The weathered elastic cuts into my hips now and there is this unflattering activity in the back I’ve heard referred to as muffin tops. Funny thing, though, my arms are no less defined than they were when this bathing suit was new. I can see this fancy feathering of abdominal muscles and trenches of muscle in my hips. But, also, there are muffin tops.
I think about throwing the thing away, but I do not.
When women want to say something nice and don’t know exactly what to say, they say, “Girl, you look good. Have you lost weight?”
This is not the compliment that it once was for me. Once I perceived this “compliment” to mean I had worth, my training had value. But now, being overly small, petite, skinny goes against what I’m actually going for here. Now, I correct this “compliment” quickly.
“No, I’m still a hundred and forty pounds.”
And every hundred and forty pounds of me looks good in my Scooby-Doo bikini. My friends are friends with me because their hearts are warm and so is mine. My heart is as warm and innately good as it was when I was ten. The outside of us changes. We gain and lose weight, have babies and get boob jobs. A mind can grow and develop, expanding with concepts and ideas. We grow as people. Life patterns can change, taste can change; one minute a kung fu bikini and the next, Scooby-Doo.
Neither life is better. Neither incarnation of me at any point in my life is more or less impressive. It takes time to really figure out who we are and where we want to go. It takes years to discover my voice, as I discussed in my previous post. It takes more than a few months to learn not to judge my practice on body fat percentage.
How well do I know my heart? That’s the critical assessment for my progress. I realize I have always known my heart, but there was a time in my life when I was trying to make my life conform to ideas in my mind about how life should be.
What is comes down to is that I was trying to be a Scooby-Doo girl in a kung fu world. I once thought you can take the girl out of kung fu, but you can’t take the kung fu out of the girl. Ultimately, the girl doesn’t change, only how the personality manifests. I am still a fat kid, a kung fu princess and a yoga practitioner (always in training). My friends are friends with the fat kid, kung fu princess, yoga chick, and chicken little, all at the same time. We have that understanding.

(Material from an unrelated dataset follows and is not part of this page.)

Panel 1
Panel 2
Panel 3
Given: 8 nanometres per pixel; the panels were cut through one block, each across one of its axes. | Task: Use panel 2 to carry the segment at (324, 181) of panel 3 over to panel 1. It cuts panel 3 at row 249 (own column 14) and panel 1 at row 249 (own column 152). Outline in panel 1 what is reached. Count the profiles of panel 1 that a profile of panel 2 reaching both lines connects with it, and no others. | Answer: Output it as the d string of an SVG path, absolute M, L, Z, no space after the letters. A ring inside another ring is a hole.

At the conclusion of his lecture, Dr. Desikachar (a young yoga master, grandson of Krishnamacharya who taught the modern master trifecta) answered a question from the audience. The question, “How do we know our mind? How do we understand it?”
Dr. Desikachar answered, “Don’t worry about the mind. With a constant link with the heart, you will know your own mind.”
Dear Readers, I don’t have anything to add to that, I think he said it all.